Data under study section start
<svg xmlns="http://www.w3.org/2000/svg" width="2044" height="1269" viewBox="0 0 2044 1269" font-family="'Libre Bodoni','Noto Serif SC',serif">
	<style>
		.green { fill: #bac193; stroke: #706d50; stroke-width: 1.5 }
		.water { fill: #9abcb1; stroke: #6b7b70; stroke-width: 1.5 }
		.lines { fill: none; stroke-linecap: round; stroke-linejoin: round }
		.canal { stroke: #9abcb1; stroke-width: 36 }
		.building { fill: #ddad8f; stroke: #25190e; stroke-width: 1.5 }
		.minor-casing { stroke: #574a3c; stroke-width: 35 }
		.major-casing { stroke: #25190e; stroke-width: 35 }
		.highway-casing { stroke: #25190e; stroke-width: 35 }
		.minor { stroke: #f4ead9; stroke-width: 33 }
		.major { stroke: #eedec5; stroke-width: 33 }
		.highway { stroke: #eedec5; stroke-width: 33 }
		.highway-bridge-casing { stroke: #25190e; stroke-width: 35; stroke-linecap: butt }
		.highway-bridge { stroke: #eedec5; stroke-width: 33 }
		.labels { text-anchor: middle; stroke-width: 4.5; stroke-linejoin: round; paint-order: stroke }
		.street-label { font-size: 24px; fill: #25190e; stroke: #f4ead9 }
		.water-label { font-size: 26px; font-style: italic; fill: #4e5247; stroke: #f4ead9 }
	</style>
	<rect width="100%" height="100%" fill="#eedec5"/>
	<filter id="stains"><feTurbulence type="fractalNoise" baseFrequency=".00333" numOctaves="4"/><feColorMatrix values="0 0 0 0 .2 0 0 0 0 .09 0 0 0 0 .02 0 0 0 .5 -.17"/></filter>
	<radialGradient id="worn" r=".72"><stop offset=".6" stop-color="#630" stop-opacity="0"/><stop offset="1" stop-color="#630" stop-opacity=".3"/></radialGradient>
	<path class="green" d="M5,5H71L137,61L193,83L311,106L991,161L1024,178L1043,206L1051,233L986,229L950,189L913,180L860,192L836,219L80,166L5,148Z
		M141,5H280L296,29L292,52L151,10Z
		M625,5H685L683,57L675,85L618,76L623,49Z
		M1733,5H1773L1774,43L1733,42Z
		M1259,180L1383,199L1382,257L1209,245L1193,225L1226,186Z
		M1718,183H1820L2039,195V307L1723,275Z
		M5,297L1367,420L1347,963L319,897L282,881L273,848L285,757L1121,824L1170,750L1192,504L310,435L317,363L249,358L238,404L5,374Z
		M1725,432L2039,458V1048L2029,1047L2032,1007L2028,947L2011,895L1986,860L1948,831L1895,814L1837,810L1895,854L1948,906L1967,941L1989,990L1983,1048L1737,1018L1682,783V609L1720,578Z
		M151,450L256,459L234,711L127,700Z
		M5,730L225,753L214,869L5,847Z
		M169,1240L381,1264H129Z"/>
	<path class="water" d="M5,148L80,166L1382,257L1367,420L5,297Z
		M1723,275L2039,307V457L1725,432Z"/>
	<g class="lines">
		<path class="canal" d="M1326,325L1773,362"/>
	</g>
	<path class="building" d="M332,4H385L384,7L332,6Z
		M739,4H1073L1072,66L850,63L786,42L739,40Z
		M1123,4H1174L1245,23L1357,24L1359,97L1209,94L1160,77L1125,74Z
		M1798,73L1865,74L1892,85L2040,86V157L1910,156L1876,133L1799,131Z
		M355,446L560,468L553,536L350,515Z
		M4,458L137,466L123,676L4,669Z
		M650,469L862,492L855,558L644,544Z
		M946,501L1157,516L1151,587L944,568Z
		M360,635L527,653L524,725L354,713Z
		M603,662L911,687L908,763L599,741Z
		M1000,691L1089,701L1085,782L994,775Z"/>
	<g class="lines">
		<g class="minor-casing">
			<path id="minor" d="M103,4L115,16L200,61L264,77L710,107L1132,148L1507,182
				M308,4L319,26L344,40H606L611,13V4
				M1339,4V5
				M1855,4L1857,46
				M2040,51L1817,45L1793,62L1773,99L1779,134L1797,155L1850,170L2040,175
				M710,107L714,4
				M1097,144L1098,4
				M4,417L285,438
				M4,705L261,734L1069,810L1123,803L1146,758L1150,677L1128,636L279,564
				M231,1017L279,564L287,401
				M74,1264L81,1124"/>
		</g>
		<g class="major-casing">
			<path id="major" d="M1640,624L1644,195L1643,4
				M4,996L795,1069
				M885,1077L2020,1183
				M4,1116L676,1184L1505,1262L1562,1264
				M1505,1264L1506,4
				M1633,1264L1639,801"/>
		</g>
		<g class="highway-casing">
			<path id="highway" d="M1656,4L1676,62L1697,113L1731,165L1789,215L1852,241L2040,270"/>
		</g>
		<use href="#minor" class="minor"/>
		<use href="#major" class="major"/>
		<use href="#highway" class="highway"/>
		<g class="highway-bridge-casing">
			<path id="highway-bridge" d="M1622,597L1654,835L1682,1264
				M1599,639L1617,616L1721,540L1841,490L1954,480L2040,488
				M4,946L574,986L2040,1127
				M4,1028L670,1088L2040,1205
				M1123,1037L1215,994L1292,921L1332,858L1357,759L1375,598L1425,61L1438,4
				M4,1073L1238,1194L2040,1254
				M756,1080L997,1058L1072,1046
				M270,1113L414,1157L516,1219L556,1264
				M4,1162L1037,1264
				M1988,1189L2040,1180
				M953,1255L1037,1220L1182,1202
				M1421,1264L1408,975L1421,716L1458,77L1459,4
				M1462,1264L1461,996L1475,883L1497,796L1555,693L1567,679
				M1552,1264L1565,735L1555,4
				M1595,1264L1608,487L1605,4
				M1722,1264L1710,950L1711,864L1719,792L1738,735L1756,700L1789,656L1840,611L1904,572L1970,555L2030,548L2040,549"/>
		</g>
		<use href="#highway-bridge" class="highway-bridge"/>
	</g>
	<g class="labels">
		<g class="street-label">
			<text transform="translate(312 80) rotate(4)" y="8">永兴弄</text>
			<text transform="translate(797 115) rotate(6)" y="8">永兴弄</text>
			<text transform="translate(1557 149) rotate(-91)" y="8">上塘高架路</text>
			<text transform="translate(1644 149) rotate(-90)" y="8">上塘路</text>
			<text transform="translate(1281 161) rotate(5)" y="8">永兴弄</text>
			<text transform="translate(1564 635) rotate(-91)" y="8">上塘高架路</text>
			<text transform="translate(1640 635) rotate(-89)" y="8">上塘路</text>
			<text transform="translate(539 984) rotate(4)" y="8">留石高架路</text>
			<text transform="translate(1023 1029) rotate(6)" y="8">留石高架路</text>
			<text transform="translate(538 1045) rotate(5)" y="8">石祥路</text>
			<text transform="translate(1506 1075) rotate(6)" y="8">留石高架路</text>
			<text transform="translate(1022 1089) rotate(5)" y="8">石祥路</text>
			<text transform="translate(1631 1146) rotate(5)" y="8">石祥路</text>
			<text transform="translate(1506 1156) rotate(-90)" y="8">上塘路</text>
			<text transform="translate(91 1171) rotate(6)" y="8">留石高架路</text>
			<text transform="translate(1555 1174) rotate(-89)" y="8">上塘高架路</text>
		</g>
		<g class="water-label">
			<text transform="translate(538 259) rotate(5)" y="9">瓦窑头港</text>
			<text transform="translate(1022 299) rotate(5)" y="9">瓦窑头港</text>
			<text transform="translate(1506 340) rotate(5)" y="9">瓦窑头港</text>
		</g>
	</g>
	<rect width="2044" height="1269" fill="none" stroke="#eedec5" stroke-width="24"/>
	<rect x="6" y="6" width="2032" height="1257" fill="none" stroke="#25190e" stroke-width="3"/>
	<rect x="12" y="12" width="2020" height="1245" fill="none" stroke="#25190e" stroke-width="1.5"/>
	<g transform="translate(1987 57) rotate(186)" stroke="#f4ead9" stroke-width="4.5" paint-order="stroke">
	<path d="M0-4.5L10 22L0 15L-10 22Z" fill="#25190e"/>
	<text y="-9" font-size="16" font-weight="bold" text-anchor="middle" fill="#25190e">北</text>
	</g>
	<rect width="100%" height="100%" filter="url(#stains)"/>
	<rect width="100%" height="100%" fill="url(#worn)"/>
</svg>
Data under study section end
» **Description of the task**: Using the records above, find and show each line with the string "worn".

» **Result below**:
	<radialGradient id="worn" r=".72"><stop offset=".6" stop-color="#630" stop-opacity="0"/><stop offset="1" stop-color="#630" stop-opacity=".3"/></radialGradient>
	<rect width="100%" height="100%" fill="url(#worn)"/>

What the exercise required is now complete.